症例カルテ:中学2年生/MF(サイド・中央)で「勝ち方の再現性」を身につける個人レッスン
1.基本情報
- 学年・性別:中学2年生・男の子
- 所属:クラブチームでMF(サイド/中央)としてプレー
- レッスン目的:技術は高いが「試合になると勝ち切れない」状態の改善
- 担当:谷田部真之助(サッカー技術の病院/サッカー家庭教師)
2.主訴・保護者からの相談
- ドリブル・キックなど技術は非常に高い。
- 普段の評価は高いが肝心な試合になると使ってもらえない
- しかし、試合になると
- 「勝ち切れない」
- 「点につながらない」
- 「良いプレーなのに結果に反映されない」
- MFでのプレーのため、判断・エリア理解・再現性の部分を強化したいというご相談。
3.事前ヒアリングで見えた課題
(1)技術は高いが「勝たせる思考」がまだ弱い
- ボール扱いは上手く、個々のプレーも評価できる。
- ただしMF特有の「勝てる選択肢の優先順位」が曖昧。
(2)MFとしてのエリア別の役割整理が不完全
- サイドMF:仕掛けるべき場所/縦に行くor中に入る判断が混在
- 中央MF:前進のスイッチを入れる場面が曖昧で、結果的に攻撃が遅くなる
(3)強豪校・セレクションで必ず見られる点
- 「上手いか」ではなく「勝たせられるか」。
- MFは特に再現性のある勝ちパターンがないと評価されにくい。
4.診断
(1)“見栄えの良い技術”が“試合を動かす技術”に変換されていない
- MFの価値は「上手さ」ではなく「試合を前に進める力」。
- ただ抜く・ただ蹴るのではなく、 「どこで/何のために」使うかが最重要。
(2)MFの3大基準が未確立
- ①前進(ボールを運ぶ・剥がす)
- ②決定機の創出(シュート/ラストパス)
- ③守備のスイッチ(限定・コース管理)
これらが“良いときだけ出る”状態で、まだ再現性に課題がある。
5.改善内容(今日のレッスンで行ったこと)
(1)MFの「勝ち方」を体系化して言語化
MFはポジションごとに“勝ち筋”が違うため、次のように整理:
- サイド:縦突破・中への侵入・カットインからの決定機
- 中央:前向きで受ける/パスライン形成/背後を狙うスイッチ
これらを、実際の試合シーンで再現できるように場面別でまとめました。
(2)選択肢と結果の因果関係をセットでトレーニング
- 「ここで縦 → こういう結果になりやすい」
- 「ここで中 → 味方がこう動ける」
- 「ここでキープ → チームとして待つ時間が作れる」
MFに必要な思考の型を形成。
(3)得意技を点に直結させる「使う場所」の修正
- ただのテクニック披露ではなく、 “勝負を決めるエリア・状況などの理解”に絞ってトレーニング。

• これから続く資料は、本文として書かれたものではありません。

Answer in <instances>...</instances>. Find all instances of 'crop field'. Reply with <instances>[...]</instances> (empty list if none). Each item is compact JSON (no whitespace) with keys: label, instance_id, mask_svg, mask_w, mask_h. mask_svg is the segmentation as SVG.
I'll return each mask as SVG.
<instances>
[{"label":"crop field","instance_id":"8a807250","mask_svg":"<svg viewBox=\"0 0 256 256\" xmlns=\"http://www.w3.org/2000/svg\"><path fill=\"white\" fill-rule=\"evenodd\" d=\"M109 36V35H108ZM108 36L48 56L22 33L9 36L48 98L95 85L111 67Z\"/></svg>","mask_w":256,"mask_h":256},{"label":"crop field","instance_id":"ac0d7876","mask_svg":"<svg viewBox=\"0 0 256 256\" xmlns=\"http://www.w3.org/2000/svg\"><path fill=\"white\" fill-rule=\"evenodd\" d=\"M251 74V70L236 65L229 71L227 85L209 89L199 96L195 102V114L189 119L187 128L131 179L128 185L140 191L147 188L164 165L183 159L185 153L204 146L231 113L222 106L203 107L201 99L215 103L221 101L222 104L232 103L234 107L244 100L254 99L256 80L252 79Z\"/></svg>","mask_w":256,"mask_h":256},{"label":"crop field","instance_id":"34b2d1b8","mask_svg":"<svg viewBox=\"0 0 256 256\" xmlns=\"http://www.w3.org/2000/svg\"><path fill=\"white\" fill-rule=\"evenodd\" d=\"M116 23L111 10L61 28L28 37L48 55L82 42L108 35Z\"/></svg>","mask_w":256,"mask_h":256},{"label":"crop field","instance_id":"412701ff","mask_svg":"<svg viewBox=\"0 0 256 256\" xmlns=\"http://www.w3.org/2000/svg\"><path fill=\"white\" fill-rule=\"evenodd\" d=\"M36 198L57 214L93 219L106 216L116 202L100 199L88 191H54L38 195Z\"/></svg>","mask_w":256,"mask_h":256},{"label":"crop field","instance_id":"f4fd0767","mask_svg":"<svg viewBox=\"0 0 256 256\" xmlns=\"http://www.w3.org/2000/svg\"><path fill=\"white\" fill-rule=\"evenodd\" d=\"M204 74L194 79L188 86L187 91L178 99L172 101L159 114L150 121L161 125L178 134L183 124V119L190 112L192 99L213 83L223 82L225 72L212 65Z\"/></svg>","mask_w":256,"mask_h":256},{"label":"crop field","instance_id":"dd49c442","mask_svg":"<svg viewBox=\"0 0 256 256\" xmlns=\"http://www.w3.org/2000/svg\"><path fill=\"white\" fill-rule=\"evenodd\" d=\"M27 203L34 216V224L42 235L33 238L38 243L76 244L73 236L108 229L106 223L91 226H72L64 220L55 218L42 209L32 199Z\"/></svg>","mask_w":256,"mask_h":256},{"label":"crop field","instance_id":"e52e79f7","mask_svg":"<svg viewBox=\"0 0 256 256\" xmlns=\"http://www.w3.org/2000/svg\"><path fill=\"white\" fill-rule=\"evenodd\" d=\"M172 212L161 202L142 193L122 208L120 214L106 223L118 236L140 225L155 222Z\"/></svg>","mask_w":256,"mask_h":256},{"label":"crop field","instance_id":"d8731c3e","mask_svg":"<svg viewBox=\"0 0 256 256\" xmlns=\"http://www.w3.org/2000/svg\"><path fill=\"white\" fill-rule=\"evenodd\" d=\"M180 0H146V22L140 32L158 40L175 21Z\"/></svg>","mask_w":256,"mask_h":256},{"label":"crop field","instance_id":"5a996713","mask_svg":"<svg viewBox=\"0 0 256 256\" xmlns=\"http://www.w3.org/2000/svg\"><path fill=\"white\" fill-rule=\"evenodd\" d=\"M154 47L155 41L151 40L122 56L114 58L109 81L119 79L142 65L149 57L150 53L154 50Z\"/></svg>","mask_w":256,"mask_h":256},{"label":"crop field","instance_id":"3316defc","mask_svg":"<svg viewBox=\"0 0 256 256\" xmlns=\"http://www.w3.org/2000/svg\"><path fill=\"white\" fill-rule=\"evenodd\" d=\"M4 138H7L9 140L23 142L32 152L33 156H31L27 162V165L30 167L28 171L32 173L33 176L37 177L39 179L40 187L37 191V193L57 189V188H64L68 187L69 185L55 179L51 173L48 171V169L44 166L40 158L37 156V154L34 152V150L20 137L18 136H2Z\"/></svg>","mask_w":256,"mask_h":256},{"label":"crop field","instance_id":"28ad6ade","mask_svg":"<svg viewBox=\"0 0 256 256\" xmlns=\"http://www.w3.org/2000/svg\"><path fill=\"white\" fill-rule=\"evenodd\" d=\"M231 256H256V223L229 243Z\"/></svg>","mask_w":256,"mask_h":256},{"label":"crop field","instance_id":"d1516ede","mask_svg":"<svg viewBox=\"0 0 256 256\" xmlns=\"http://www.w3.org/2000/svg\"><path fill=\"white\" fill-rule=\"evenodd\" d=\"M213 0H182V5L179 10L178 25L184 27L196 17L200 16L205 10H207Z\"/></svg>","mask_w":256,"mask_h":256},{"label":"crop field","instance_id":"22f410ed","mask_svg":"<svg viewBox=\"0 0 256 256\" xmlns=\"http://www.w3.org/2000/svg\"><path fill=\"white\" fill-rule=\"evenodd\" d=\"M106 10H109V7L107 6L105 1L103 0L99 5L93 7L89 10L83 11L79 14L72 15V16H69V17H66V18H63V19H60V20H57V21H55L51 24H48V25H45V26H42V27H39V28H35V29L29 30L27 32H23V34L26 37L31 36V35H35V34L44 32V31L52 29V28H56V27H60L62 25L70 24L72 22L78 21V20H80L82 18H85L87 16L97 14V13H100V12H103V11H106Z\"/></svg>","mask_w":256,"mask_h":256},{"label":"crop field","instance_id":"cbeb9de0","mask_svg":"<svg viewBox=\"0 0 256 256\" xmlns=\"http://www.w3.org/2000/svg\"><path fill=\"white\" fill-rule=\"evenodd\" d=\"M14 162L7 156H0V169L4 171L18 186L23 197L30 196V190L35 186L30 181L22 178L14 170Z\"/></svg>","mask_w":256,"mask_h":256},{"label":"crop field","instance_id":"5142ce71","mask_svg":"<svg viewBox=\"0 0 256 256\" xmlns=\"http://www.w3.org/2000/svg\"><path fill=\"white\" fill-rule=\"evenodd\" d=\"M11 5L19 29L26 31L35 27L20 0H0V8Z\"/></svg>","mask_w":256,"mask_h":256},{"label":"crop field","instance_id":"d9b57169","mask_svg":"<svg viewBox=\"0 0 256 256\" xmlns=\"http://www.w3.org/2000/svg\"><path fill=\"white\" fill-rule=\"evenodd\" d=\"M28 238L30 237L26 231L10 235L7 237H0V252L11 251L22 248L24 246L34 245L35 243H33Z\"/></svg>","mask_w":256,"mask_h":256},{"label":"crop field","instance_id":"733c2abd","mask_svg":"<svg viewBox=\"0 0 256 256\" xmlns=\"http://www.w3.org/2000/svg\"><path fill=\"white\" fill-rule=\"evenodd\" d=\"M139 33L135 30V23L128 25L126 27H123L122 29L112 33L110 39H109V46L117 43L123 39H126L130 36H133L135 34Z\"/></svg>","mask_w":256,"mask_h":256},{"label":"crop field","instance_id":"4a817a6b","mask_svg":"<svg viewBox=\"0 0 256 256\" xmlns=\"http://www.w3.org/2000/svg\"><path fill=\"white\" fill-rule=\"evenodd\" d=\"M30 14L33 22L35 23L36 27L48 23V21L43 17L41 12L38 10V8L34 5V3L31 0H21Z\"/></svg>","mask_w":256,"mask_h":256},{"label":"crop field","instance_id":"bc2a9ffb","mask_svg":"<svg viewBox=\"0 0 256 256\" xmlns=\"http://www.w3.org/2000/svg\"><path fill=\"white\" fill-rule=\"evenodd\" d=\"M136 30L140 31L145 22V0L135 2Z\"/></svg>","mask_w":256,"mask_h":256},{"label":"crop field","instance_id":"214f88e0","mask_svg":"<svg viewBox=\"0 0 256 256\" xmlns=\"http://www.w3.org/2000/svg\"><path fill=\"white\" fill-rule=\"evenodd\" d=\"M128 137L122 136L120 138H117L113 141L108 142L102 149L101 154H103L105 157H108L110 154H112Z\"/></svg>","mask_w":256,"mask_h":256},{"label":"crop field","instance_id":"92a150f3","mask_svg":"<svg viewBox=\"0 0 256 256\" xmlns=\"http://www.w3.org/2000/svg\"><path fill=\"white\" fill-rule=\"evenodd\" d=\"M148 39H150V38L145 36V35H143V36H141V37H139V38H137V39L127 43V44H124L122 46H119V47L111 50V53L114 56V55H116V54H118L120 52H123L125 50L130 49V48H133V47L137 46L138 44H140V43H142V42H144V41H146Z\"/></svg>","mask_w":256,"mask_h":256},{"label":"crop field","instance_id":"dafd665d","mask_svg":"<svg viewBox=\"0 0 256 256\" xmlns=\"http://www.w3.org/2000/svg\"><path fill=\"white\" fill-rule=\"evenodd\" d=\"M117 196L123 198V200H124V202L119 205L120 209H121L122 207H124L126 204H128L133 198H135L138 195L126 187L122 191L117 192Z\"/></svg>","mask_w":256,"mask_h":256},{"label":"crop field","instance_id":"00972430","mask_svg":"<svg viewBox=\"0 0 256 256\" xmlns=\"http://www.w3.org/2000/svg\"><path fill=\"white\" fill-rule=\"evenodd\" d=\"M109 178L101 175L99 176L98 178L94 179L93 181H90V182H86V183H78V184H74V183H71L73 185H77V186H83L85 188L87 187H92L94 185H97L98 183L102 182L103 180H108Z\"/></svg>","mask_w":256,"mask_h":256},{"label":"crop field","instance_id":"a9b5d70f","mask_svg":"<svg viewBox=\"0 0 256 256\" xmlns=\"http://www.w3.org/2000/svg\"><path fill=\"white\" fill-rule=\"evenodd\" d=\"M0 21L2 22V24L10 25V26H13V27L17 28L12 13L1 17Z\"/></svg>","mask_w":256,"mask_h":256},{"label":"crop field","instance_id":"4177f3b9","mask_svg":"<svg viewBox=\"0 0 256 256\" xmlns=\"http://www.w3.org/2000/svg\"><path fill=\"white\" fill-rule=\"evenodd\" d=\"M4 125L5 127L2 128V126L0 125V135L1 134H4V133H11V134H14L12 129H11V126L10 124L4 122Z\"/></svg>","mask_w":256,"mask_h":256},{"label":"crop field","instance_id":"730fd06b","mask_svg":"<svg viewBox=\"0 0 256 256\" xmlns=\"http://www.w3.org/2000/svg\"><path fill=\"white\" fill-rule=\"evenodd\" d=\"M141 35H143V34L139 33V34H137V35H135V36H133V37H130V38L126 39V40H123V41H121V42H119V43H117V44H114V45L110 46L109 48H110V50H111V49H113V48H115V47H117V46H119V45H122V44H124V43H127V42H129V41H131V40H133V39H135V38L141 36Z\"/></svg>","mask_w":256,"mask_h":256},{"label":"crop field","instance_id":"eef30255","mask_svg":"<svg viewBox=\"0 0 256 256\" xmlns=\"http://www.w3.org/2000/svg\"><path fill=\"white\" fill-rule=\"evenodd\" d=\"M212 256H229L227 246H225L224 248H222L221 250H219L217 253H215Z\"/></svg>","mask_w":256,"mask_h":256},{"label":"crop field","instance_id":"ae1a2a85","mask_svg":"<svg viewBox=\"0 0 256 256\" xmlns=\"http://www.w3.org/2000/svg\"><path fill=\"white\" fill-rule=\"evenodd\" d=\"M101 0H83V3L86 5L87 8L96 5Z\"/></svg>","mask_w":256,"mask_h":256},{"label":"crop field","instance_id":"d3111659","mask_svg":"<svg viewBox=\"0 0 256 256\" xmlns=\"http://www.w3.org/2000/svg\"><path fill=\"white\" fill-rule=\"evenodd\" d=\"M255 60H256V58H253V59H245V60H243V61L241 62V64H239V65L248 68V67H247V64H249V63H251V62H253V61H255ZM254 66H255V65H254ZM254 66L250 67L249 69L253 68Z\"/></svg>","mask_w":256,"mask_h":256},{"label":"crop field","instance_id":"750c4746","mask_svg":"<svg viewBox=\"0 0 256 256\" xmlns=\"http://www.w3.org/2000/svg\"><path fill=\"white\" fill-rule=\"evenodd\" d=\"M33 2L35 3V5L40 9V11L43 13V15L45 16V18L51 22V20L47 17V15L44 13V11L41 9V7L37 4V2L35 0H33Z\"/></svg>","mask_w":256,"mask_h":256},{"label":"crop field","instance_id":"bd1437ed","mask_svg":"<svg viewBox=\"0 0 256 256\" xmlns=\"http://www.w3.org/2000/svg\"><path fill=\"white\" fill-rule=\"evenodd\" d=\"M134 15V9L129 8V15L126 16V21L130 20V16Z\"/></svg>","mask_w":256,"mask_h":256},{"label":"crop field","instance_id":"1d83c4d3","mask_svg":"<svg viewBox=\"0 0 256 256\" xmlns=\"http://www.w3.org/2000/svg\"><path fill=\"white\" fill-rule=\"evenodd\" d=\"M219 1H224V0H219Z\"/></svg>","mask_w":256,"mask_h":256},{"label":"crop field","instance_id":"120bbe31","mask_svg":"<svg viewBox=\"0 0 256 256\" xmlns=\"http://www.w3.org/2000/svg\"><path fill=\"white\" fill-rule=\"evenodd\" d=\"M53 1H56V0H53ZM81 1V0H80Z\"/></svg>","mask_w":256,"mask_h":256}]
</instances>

- 「抜けたら点」「運べたら決定機」になる使い方に変換。
(4)中央MFとしての守備(限定・縦切り)を補強
- ボール保持者への距離と立ち方
- 縦を切る・内を切る守備の判断
- 奪いどころの作り方
6.Before / After
思考の変化
- 「上手くやる」→「勝つために何をするか」へ変化。
- 「さっきの場面は、この型ですね?」と自分で気づく発言が増えた。
プレーの変化
- 前を向いたときの判断が早くなった。
- サイドで仕掛ける場面の“ズレ”を正しく作れるようになった。
- 中央での前進力(剥がす力)が明確にアップ。
7.家庭・チームでの取り組み
- 試合映像を見ながら、「前進・決定機・守備のスイッチ」の3軸で振り返る。
- “良かった?”ではなく“勝ちパターンを何回出せた?”と聞く。
8.保護者の声(想定)
「技術はあるのに勝ち切れなかった理由が、今日すごく明確になりました。」
「本人も『これなら点につながる』と理解できたようで、表情が変わりました。」
9.専門家コメント(谷田部まとめ)
中学2年生のMFは、まさに“上手さ”から“勝たせる選手”へ進化する時期です。
強豪校・セレクションで評価されるのは、
再現性・判断・エリア理解。 技術がある彼だからこそ、今日のような“勝ち方の整理”が大きな武器になります。